The Canadian economy expanded by 0.4% in November. This was more than enough to offset the prior month’s upwardly revised 0.2% contraction (initially reported as -0.3%).
The goods-producing industries came back to life, expanding 0.9% during the month, led by mining and quarrying (+1.4%), manufacturing (+1.4%), and construction (+1.1%), all of which rebounded from their October contractions. Within the manufacturing sector, gains were fairly widespread, with output rising by more than 3% on the month in a number of industries, including electrical equipment, chemicals, petroleum and coal products, and machinery manufacturing. Transportation equipment manufacturing fell for a third consecutive month (-0.6%), with the ‘miscellaneous’ category leading the way lower (-5.4%).
On the service-producing side of the economy, it was a generally positive story, as output rose 0.2% in November. Leading the way was finance and insurance (+1.5%; its largest gain in nearly two years), while healthy gains were also recorded in the retail trade (+0.7%), management (+0.4%), and transportation (+0.4%) sectors.
Canadians were busy in November, resulting in one of the healthiest monthly GDP reports in recent memory.

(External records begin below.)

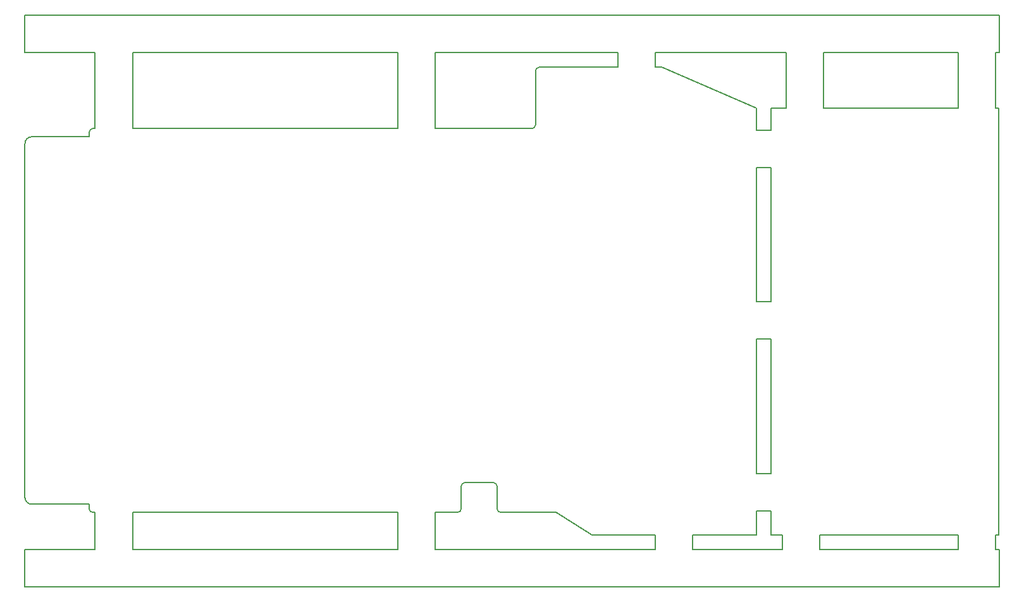
<source format=gm1>
G04 #@! TF.GenerationSoftware,KiCad,Pcbnew,6.0.2+dfsg-1*
G04 #@! TF.CreationDate,2022-11-20T12:02:49+01:00*
G04 #@! TF.ProjectId,gb-stream-cart,67622d73-7472-4656-916d-2d636172742e,REV1*
G04 #@! TF.SameCoordinates,PX4cf3b50PY7de2900*
G04 #@! TF.FileFunction,Profile,NP*
%FSLAX46Y46*%
G04 Gerber Fmt 4.6, Leading zero omitted, Abs format (unit mm)*
G04 Created by KiCad (PCBNEW 6.0.2+dfsg-1) date 2022-11-20 12:02:49*
%MOMM*%
%LPD*%
G01*
G04 APERTURE LIST*
G04 #@! TA.AperFunction,Profile*
%ADD10C,0.150000*%
G04 #@! TD*
G04 APERTURE END LIST*
D10*
X84400001Y5000000D02*
X84400000Y6000001D01*
X71100000Y10000000D02*
X63700000Y10000000D01*
X49900001Y9000001D02*
X49900000Y5000000D01*
X130400000Y5000000D02*
X130400000Y0D01*
X68846447Y69600000D02*
G75*
G03*
X68346447Y69100000I1J-500001D01*
G01*
X63200000Y10500000D02*
G75*
G03*
X63700000Y10000000I500001J1D01*
G01*
X58400000Y10500000D02*
X58400000Y13500000D01*
X67846447Y61400000D02*
G75*
G03*
X68346447Y61900000I-1J500001D01*
G01*
X85200000Y69600000D02*
X84400000Y69600000D01*
X79400000Y69600000D02*
X68846447Y69600000D01*
X124900001Y65099999D02*
X124900000Y71600000D01*
X89400000Y5000000D02*
X89399999Y6000001D01*
X99900000Y64100000D02*
X99900000Y61200000D01*
X99900000Y33200000D02*
X99900000Y15200000D01*
X99900000Y56200000D02*
X99900000Y38200000D01*
X99900000Y10200000D02*
X99900000Y7000000D01*
X130400000Y76600000D02*
X130400000Y71600000D01*
X54899999Y62399999D02*
X54900000Y71600000D01*
X9400001Y9000001D02*
X9400000Y5000000D01*
X106899999Y65099998D02*
X106900000Y71600000D01*
X62700000Y14000000D02*
X58900000Y14000000D01*
X8600000Y11100000D02*
X8600000Y10500000D01*
X97900000Y64100000D02*
X85200000Y69600000D01*
X9400001Y62399999D02*
X9400000Y71600000D01*
X900000Y11100000D02*
X8600000Y11100000D01*
X124900002Y5000000D02*
X124900001Y6000001D01*
X8600000Y10500000D02*
G75*
G03*
X9100000Y10000000I500001J1D01*
G01*
X57900000Y10000000D02*
G75*
G03*
X58400000Y10500000I-1J500001D01*
G01*
X79400001Y70599999D02*
X79400000Y71600000D01*
X0Y59400000D02*
X0Y12000000D01*
X129899999Y65099999D02*
X129900000Y71600000D01*
X0Y12000000D02*
G75*
G03*
X900000Y11100000I900000J0D01*
G01*
X54899999Y9000001D02*
X54900000Y5000000D01*
X0Y76600000D02*
X0Y71600000D01*
X75900000Y7000000D02*
X71100000Y10000000D01*
X101400002Y5000000D02*
X101400001Y6000001D01*
X97900000Y7000000D02*
X97900000Y10200000D01*
X97900000Y38200000D02*
X97900000Y56200000D01*
X97900000Y61200000D02*
X97900000Y64100000D01*
X97900000Y15200000D02*
X97900000Y33200000D01*
X68346447Y61900000D02*
X68346447Y69100000D01*
X58900000Y14000000D02*
G75*
G03*
X58400000Y13500000I1J-500001D01*
G01*
X54900000Y71600000D02*
X79400000Y71600000D01*
X129900000Y71600000D02*
X130400000Y71600000D01*
X84400000Y71600000D02*
X101900000Y71600000D01*
X14400000Y71600000D02*
X49900000Y71600000D01*
X106900000Y71600000D02*
X124900000Y71600000D01*
X0Y71600000D02*
X9400000Y71600000D01*
X63200000Y13500000D02*
G75*
G03*
X62700000Y14000000I-500001J-1D01*
G01*
X63200000Y10500000D02*
X63200000Y13500000D01*
X9100000Y61400000D02*
X9400000Y61400000D01*
X14400000Y61400000D02*
X49900000Y61400000D01*
X54900000Y61400000D02*
X67846447Y61400000D01*
X14399999Y9000001D02*
X14400000Y5000000D01*
X9100000Y61400000D02*
G75*
G03*
X8600000Y60900000I1J-500001D01*
G01*
X14399999Y62399999D02*
X14400000Y71600000D01*
X129900000Y5000000D02*
X129899999Y6000001D01*
X130350000Y64100000D02*
X129900000Y64100000D01*
X124900000Y64100000D02*
X106900000Y64100000D01*
X101900000Y64100000D02*
X99900000Y64100000D01*
X49900001Y62399999D02*
X49900000Y71600000D01*
X0Y5000000D02*
X0Y0D01*
X130350000Y64100000D02*
X130350000Y7000000D01*
X97900000Y7000000D02*
X89400000Y7000000D01*
X84400000Y7000000D02*
X75900000Y7000000D01*
X101900001Y65099998D02*
X101900000Y71600000D01*
X0Y0D02*
X130400000Y0D01*
X900000Y60300000D02*
G75*
G03*
X0Y59400000I0J-900000D01*
G01*
X84399999Y70599999D02*
X84400000Y71600000D01*
X54900000Y5000000D02*
X84400000Y5000000D01*
X106400000Y5000000D02*
X124900000Y5000000D01*
X0Y5000000D02*
X9400000Y5000000D01*
X89400000Y5000000D02*
X101400000Y5000000D01*
X14400000Y5000000D02*
X49900000Y5000000D01*
X129900000Y5000000D02*
X130400000Y5000000D01*
X8600000Y60300000D02*
X8600000Y60900000D01*
X106400001Y5000000D02*
X106400000Y6000001D01*
X900000Y60300000D02*
X8600000Y60300000D01*
X9100000Y10000000D02*
X9400000Y10000000D01*
X54900000Y10000000D02*
X57900000Y10000000D01*
X14400000Y10000000D02*
X49900000Y10000000D01*
X130350000Y7000000D02*
X129900000Y7000000D01*
X101400000Y7000000D02*
X99900000Y7000000D01*
X124900000Y7000000D02*
X106400000Y7000000D01*
X0Y76600000D02*
X130400000Y76600000D01*
X99900000Y33200000D02*
X97900000Y33200000D01*
X99900000Y38200000D02*
X97900000Y38200000D01*
X99900000Y61200000D02*
X97900000Y61200000D01*
X99900000Y56200000D02*
X97900000Y56200000D01*
X101900000Y64099999D02*
X101900001Y65099998D01*
X106900000Y64099999D02*
X106899999Y65099998D01*
X14400000Y10000000D02*
X14399999Y9000001D01*
X9400000Y10000000D02*
X9400001Y9000001D01*
X129900000Y7000000D02*
X129899999Y6000001D01*
X124900000Y7000000D02*
X124900001Y6000001D01*
X84400000Y69600000D02*
X84399999Y70599999D01*
X79400000Y69600000D02*
X79400001Y70599999D01*
X89400000Y7000000D02*
X89399999Y6000001D01*
X84400000Y7000000D02*
X84400001Y6000001D01*
X129900000Y64100000D02*
X129899999Y65099999D01*
X124900000Y64100000D02*
X124900001Y65099999D01*
X9400000Y61400000D02*
X9400001Y62399999D01*
X14400000Y61400000D02*
X14399999Y62399999D01*
X99900000Y10200000D02*
X97900000Y10200000D01*
X99900000Y15200000D02*
X97900000Y15200000D01*
X101400000Y7000000D02*
X101400001Y6000001D01*
X106400000Y7000000D02*
X106399999Y6000001D01*
X49900000Y61400000D02*
X49900001Y62399999D01*
X54900000Y61400000D02*
X54899999Y62399999D01*
X54900000Y10000000D02*
X54899999Y9000001D01*
X49900000Y10000000D02*
X49900001Y9000001D01*
M02*

</source>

Gains were fairly widespread, with manufacturing nearly reversing the previous month’s losses, while the service side of the economy saw continued growth (although historic revisions undid what was shaping up to be a 15 month expansion streak). The healthy November GDP figures add to the evidence that the Canadian economy continues to shake off some of the setbacks earlier in the year.
For the Bank of Canada, the November GDP figures are not likely to move the needle very much. Growth in the fourth quarter of 2016 is likely to come in ahead of the Bank’s expectations of 1.5%, but a significant amount of economic slack will nevertheless remain. As such, the Bank of Canada will probably be happy to leave its policy interest rate at 0.50% well into the future, helping to support the ongoing absorption of the remaining slack.